Hybrid Fusion for 802.11ax Wi-Fi-based Passive Radars Exploiting Beamforming Feedbacks

Passive Wi-Fi-based radars (PWRs) are devices that enable the localization of targets using Wi-Fi signals of opportunity transmitted by an access point. Unlike active radars that optimize their transmitted waveform for localization, PWRs align with the 802.11 amendments. Specifically, during the channel sounding session preceding a multi-user multiple-input multiple-output downlink transmission, an access point isotropically transmits a null data packet (NDP) with a known preamble. From these known symbols, client user equipments derive their channel state information and transmit an unencrypted beamforming feedback (BFF) back to the access point. The BFF comprises the right singular matrix of the channel and the corresponding stream gain for each subcarrier, which allows the computation of a beamforming matrix at the access point. In a classical PWR processing, only the preamble symbols from the NDP are exploited during the channel sounding session. In this study, we investigate multiple target localization by a PWR exploiting hybrid information sources. On one hand, the joint angle-of-departure and angle-of-arrival evaluated from the NDP. On another hand, the line-of-sight angle-of-departures inferred from the BFFs. The processing steps at the PWR are defined and an optimal hybrid fusion rule is derived in the maximum likelihood framework. Monte-Carlo simulations assess the enhanced accuracy of the proposed combination method compared to classical PWR processing based solely on the NDP, and compare the localisation performance between client and non-client targets.

Maximum Likelihood Alternating Summation for Multistatic Angle-based Multitarget Localization

Recent advancements in Wi-Fi sensing have sparked interest in exploiting OFDM modulated communication signals for target detection and tracking. In this study, we address the angle-based localization of multiple targets using a multistatic OFDM radar. While the maximum likelihood approach optimally merges data from each radar pair comprised by the system, it entails a complex multi-dimensional search process. Leveraging pre-estimation of the targets' parameters obtained via the MUSIC algorithm, our method decouples this multi-dimensional search into a single two-dimensional estimator per target. The proposed alternating summation method allows the computation of a combined likelihood map aggregating contributions from each radar pair, enabling target detection via peak selection. Besides reducing computational complexity, the method effectively captures target interactions and accommodates varying radar pair localization abilities. Also, it requires transmitting only the estimated channel covariance matrices of each radar pair to the central processor. Numerical simulations demonstrate superior performance over existing approaches.

Multistatic OFDM Radar Fusion of MUSIC-based Angle Estimation

This study investigates the problem of angle-based localization of multiple targets using a multistatic OFDM radar.

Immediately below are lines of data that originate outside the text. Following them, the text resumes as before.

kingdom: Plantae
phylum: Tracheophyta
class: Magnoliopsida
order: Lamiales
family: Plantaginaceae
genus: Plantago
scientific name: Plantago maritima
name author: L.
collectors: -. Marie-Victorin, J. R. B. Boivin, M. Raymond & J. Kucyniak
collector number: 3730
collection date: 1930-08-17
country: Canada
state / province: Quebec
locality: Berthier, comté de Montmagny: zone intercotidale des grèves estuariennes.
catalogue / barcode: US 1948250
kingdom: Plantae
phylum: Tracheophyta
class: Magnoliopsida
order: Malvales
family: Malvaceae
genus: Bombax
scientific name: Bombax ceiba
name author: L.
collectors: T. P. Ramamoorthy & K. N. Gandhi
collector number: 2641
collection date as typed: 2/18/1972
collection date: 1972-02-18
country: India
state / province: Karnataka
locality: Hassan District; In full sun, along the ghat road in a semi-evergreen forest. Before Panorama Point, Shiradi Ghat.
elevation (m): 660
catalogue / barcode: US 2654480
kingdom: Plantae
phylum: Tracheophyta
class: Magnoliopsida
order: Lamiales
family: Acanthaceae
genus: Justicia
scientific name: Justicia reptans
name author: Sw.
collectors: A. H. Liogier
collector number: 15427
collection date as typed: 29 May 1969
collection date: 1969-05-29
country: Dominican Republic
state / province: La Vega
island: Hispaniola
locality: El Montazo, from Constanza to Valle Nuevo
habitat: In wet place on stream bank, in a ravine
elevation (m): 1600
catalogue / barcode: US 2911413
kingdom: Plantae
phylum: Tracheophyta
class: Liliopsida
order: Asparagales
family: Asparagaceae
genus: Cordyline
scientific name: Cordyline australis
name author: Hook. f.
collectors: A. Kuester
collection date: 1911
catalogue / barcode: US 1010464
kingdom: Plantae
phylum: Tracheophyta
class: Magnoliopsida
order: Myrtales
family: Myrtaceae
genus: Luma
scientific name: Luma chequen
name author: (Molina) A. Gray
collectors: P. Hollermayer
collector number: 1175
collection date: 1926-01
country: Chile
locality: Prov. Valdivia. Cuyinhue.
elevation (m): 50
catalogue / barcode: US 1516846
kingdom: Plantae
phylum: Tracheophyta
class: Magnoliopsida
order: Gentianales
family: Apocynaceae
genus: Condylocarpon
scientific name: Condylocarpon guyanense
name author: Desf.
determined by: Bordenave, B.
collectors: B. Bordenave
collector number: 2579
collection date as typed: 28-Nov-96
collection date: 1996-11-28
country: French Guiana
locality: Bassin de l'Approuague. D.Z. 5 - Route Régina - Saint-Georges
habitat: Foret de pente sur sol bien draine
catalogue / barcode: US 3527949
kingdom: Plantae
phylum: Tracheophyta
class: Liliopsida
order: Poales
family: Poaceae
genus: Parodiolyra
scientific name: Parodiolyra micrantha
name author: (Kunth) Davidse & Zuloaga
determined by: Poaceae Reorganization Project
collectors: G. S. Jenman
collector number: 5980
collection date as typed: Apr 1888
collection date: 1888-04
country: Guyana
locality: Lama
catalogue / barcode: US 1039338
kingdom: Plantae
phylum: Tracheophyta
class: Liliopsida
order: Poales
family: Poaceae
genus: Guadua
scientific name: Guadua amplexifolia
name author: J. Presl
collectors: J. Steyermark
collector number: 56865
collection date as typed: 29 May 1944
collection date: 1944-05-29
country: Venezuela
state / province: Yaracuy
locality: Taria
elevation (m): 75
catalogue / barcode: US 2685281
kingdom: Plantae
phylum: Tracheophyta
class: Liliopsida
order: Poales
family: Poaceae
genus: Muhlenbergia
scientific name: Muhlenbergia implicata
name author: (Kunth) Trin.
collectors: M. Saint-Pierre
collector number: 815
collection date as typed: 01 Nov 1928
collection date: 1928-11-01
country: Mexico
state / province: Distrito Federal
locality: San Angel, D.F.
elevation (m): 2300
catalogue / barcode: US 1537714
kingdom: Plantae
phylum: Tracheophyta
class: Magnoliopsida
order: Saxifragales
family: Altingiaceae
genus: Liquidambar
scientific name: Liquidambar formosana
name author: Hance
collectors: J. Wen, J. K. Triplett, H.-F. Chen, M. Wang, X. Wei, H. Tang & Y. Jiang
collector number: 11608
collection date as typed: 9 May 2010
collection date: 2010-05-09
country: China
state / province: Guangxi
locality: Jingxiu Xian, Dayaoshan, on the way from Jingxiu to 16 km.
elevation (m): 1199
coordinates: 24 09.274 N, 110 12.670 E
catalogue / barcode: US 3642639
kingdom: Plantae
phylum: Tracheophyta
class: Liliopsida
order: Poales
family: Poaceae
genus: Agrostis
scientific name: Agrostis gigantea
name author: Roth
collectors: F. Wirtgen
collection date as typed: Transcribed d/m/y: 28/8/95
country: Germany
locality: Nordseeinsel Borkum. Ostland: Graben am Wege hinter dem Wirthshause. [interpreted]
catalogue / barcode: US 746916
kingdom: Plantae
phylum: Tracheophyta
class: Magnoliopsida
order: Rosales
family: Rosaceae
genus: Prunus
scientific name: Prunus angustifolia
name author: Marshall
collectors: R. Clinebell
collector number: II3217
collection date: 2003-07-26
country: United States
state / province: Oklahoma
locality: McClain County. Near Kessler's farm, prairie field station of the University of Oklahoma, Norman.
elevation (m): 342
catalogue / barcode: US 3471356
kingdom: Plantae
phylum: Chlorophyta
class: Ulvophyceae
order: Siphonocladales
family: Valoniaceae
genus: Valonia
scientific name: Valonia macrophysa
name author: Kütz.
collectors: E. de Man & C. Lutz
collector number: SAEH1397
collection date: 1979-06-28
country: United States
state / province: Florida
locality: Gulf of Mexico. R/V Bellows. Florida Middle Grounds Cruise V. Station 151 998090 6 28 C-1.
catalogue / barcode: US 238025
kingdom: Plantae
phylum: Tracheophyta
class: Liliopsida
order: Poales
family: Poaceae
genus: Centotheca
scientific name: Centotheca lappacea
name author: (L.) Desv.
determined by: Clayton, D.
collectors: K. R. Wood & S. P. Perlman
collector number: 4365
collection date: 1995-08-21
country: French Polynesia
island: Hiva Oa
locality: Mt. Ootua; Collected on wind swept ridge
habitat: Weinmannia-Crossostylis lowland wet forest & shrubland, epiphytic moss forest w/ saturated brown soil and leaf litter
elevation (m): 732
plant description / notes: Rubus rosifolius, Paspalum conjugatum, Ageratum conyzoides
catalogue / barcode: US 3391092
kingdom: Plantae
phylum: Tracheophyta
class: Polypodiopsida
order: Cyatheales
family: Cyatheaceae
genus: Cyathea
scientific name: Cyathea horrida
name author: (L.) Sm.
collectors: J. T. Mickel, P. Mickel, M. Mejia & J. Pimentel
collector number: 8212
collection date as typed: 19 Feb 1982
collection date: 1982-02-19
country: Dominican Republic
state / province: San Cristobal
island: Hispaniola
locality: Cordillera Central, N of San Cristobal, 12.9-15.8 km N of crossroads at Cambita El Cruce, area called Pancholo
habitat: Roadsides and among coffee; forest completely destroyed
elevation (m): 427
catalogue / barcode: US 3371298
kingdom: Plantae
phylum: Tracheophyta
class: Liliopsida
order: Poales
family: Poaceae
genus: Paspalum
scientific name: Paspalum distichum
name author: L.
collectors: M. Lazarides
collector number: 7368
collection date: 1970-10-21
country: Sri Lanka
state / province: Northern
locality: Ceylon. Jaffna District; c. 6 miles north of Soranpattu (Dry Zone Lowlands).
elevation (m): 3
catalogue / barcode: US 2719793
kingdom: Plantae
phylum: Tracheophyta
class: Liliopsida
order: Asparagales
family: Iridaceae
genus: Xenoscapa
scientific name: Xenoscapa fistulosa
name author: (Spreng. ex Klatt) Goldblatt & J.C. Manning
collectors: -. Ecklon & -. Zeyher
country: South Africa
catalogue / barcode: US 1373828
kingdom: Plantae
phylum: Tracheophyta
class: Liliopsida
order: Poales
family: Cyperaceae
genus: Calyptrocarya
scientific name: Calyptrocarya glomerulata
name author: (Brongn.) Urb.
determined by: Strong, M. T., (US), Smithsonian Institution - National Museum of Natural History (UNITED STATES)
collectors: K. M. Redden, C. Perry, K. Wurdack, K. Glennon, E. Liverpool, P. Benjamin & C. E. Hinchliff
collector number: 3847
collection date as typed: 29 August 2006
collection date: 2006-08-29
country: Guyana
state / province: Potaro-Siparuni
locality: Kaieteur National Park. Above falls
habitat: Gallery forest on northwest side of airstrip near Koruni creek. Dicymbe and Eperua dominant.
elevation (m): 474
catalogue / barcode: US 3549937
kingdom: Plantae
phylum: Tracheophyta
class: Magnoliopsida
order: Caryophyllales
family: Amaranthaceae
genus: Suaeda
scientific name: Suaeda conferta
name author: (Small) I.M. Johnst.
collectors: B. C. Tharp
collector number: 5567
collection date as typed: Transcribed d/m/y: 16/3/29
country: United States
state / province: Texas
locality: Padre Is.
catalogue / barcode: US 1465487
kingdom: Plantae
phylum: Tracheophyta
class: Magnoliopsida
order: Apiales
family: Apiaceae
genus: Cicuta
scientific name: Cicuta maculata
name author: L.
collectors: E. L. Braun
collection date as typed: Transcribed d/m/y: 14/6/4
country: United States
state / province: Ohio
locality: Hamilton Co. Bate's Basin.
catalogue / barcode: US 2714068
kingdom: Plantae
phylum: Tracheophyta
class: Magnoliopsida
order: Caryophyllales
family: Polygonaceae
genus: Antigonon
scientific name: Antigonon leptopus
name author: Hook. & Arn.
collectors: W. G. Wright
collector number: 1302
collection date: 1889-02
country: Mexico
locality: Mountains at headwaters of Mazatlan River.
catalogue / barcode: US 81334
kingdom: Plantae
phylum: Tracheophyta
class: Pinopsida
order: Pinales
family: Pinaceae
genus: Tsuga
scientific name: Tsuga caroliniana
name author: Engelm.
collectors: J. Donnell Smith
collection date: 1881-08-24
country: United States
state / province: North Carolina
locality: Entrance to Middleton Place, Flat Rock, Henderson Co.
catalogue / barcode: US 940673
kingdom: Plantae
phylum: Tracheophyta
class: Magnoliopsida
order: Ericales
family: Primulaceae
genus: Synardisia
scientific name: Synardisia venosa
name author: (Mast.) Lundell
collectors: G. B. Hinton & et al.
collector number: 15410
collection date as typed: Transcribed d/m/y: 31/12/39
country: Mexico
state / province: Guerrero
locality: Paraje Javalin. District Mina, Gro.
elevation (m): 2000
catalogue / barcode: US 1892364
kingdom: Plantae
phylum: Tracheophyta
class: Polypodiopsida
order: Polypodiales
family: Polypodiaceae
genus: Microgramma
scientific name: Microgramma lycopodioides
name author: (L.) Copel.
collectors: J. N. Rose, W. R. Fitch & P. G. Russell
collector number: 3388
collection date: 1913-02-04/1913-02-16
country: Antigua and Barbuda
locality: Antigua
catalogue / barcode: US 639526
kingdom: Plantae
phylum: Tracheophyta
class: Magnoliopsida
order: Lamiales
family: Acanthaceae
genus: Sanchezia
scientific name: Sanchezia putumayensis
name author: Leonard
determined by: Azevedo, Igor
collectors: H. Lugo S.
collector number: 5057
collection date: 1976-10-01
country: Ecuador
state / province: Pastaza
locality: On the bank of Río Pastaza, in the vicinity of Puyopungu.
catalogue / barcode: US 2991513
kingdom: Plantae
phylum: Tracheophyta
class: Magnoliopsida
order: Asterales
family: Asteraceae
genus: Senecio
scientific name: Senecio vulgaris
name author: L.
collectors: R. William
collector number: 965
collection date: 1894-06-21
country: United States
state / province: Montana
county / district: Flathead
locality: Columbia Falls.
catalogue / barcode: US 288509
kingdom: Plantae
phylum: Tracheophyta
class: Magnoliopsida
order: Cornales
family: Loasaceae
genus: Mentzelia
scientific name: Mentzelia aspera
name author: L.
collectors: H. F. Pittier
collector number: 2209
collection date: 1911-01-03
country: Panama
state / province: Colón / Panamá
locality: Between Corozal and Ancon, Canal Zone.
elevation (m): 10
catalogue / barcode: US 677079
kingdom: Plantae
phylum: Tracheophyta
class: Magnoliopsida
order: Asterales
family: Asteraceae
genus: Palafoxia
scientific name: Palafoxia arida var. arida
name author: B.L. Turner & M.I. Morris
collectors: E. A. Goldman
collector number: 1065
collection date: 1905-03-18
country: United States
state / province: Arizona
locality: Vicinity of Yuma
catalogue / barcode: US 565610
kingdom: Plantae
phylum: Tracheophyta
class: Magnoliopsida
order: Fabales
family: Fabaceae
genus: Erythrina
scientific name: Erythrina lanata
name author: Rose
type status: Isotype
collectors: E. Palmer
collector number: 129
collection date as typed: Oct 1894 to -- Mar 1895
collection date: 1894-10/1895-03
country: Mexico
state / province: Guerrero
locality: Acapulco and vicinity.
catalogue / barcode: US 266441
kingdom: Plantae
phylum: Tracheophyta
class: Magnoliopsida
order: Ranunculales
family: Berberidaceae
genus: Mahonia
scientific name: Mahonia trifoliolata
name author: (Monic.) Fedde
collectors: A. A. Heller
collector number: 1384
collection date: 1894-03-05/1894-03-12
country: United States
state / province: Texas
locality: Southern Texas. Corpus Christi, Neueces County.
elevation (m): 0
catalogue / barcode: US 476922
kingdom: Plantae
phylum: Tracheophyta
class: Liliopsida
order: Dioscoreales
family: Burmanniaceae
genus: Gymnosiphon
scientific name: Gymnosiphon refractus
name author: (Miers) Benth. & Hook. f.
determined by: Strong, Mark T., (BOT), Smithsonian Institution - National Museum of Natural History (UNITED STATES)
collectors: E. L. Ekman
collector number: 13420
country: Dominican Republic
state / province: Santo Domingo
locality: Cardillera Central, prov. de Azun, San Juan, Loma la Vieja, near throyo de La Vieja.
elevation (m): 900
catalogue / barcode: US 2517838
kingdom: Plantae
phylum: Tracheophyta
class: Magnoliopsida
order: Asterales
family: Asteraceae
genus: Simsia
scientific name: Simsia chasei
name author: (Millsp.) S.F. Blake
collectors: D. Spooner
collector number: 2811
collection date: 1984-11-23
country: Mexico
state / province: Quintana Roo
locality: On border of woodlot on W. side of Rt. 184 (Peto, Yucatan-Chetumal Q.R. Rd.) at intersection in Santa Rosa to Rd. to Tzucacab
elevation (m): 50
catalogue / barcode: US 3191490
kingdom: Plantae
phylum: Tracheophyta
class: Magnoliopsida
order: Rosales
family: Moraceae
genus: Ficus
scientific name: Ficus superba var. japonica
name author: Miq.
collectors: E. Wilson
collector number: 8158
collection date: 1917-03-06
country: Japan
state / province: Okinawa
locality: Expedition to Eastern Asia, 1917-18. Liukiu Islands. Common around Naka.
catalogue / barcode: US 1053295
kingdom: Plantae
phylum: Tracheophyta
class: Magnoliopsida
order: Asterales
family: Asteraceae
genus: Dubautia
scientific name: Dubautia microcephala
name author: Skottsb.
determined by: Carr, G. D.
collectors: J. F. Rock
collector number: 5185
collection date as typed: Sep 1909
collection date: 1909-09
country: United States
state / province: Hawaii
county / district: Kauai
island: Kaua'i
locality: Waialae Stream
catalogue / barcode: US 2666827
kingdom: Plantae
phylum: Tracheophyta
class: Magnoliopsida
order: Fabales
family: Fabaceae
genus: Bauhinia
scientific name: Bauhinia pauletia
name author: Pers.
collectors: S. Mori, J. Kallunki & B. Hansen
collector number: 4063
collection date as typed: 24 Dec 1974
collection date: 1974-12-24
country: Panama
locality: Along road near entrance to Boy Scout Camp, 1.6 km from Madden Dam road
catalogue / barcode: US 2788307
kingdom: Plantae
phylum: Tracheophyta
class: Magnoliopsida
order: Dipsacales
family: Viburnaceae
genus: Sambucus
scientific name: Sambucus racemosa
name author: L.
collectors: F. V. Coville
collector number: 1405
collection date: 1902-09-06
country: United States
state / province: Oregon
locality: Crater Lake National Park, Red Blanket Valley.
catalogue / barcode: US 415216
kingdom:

Although the maximum likelihood (ML) approach can be employed to merge data from different radar pairs, this method requires a high complexity multi-dimensional search process. The multiple signal classification (MUSIC) algorithm simplifies the complexity to a two-dimensional search, but no framework is derived for combining MUSIC pseudo-spectrums in a multistatic configuration. This paper exploits the relationship between MUSIC and ML estimators to approximate the multidimensional ML parameter estimation with a weighted combination of MUSIC pseudo-spectrum. This enables the computation of a likelihood map on which a peak selection is applied for target detection. In addition to reducing the computational complexity, the proposed method relies only on transmitting the estimated channel covariance matrices of each radar pair to the central processor. A numerical analysis is conducted to assess the benefits of the proposed fusion.

Deceptive Jamming in WLAN Sensing

Joint Communication and Sensing (JCAS) is taking its first shape in WLAN sensing under IEEE 802.11bf, where standardized WLAN signals and protocols are exploited to enable radar-like sensing. However, an overlooked problem in JCAS, and specifically in WLAN Sensing, is the sensitivity of the system to a deceptive jammer, which introduces phantom targets to mislead the victim radar receiver. Standardized waveforms and sensing parameters make the system vulnerable to physical layer attacks. Moreover, orthogonal frequency-division multiplexing (OFDM) makes deceptive jamming even easier as it allows digitally generated artificial range/Doppler maps. This paper studies deceptive jamming in JCAS, with a special focus on WLAN Sensing. The provided mathematical models give insights into how to design jamming signals and their impact on the sensing system. Numerical analyses illustrate various distortions caused by deceptive jamming, while the experimental results validate the need for meticulous JCAS design to protect the system against physical layer attacks in the form of deceptive jamming.